The USART endpoints use the simple `GOOGLE_SERIAL` vendor class to connect the
STM32 UARTs. The CONSOLE endpoint also uses `GOOGLE_STREAM` to connect to the
console of the code running on the STM32. `GOOGLE_STREAM` provides simple byte
streams on the IN and OUT of the endpoint and host support is included in the
standard Linux `drivers/usb/serial/usb-serial-simple.c`

The SPI endpoint is described in
[`chip/stm32/usb_spi.h`](../../chip/stm32/usb_spi.h) and provides a simple
connection to the SPI port. The host support is provided as a [driver in
flashrom](https://chromium.googlesource.com/chromiumos/third_party/flashrom/+/master/raiden_debug_spi.c).

The I2C endpoint is described in [`include/usb_i2c.h`](../../include/usb_i2c.h)
and provides a simple connection to the I2C bus. The host support is provided in
the [hdctools servo
support](https://chromium.googlesource.com/chromiumos/third_party/hdctools/+/master/servo/stm32i2c.py).

The GPIO endpoint is cryptically described in
[`chip/stm32/usb_gpio.h`](../../chip/stm32/usb_gpio.h) and provides simple access
to set/clear and read the GPIO pins. The host support is provided in the
[hdctools servo
support](https://chromium.googlesource.com/chromiumos/third_party/hdctools/+/master/servo/stm32gpio.py).

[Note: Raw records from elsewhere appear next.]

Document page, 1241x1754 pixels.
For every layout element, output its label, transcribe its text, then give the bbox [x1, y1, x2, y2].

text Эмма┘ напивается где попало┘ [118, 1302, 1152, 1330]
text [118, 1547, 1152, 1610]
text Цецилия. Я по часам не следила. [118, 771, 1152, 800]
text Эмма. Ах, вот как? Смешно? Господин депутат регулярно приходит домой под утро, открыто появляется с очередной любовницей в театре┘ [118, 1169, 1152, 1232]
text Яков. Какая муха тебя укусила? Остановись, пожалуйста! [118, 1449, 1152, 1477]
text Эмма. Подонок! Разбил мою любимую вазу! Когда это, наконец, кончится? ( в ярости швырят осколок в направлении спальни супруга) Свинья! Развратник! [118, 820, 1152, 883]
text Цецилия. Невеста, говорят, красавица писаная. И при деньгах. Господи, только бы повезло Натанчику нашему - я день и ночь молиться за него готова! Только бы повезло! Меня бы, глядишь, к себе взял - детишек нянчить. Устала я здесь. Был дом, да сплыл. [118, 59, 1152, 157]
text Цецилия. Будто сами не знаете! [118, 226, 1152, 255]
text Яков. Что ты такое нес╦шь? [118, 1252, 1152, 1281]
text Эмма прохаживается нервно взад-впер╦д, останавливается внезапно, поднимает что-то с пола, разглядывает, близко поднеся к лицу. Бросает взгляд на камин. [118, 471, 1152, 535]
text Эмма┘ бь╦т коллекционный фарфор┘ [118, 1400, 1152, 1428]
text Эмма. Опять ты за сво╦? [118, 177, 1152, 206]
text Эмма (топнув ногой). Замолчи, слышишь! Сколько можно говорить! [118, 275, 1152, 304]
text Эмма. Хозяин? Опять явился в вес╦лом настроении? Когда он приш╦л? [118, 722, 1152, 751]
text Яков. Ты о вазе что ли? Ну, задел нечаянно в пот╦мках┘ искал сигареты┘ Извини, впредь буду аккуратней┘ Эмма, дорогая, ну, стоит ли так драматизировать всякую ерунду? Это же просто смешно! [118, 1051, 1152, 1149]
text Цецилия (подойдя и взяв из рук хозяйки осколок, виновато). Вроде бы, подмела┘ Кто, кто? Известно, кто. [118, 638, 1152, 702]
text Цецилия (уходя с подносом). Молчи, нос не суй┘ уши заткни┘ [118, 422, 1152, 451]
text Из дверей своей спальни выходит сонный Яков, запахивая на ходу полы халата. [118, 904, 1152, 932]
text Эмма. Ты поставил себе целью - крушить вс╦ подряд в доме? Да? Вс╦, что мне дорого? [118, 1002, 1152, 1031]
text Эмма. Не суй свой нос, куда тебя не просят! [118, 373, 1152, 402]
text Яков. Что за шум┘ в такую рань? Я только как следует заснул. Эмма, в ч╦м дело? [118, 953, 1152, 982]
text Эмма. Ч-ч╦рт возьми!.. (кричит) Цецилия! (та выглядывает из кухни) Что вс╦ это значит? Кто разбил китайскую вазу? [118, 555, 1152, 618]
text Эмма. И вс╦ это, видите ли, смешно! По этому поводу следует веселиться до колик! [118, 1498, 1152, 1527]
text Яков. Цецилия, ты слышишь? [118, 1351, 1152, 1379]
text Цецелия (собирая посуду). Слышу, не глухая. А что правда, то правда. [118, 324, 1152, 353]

The UPDATE endpoint is not part of CCD. It provides a method for updating the
STM32 without needing the special boot modes. This uses the [Chromium EC update
over
USB](../../docs/usb_updater.md)
method. The STM32 runs the code in
[`common/usb_update.c`](../../common/usb_update.c).
The host side code is in
[`extra/usb_updater/usb_updater2.c`](../../extra/usb_updater/usb_updater2.c)
and the
[`extra/usb_updater`](../../extra/usb_updater/)
directory contains additional scripts.


## Using CCD on new designs

New chromebook designs implement the CCD in a similar way to Servo Micro. There
are two changes to the Servo Micro:

*   The USB microB connector is replaced with the USB connection being carried
    on the SBU pins of one of the devices USB-C ports. This will only be
    activated when the USB-C port detects a debug accessory or a debug alternate
    mode is entered. Use of the debug connection precludes use of the Display
    Port alternate mode (which also uses the SBU pins) but allows full USB3 and
    USB2 functions including both host and gadget mode.
*   The system security chip will normally lock out debug access. Using secure
    transactions, user authorization and proof of user physical presence it can
    unlock various degrees of debug access.

The full details are part of the Cr50 firmware specification.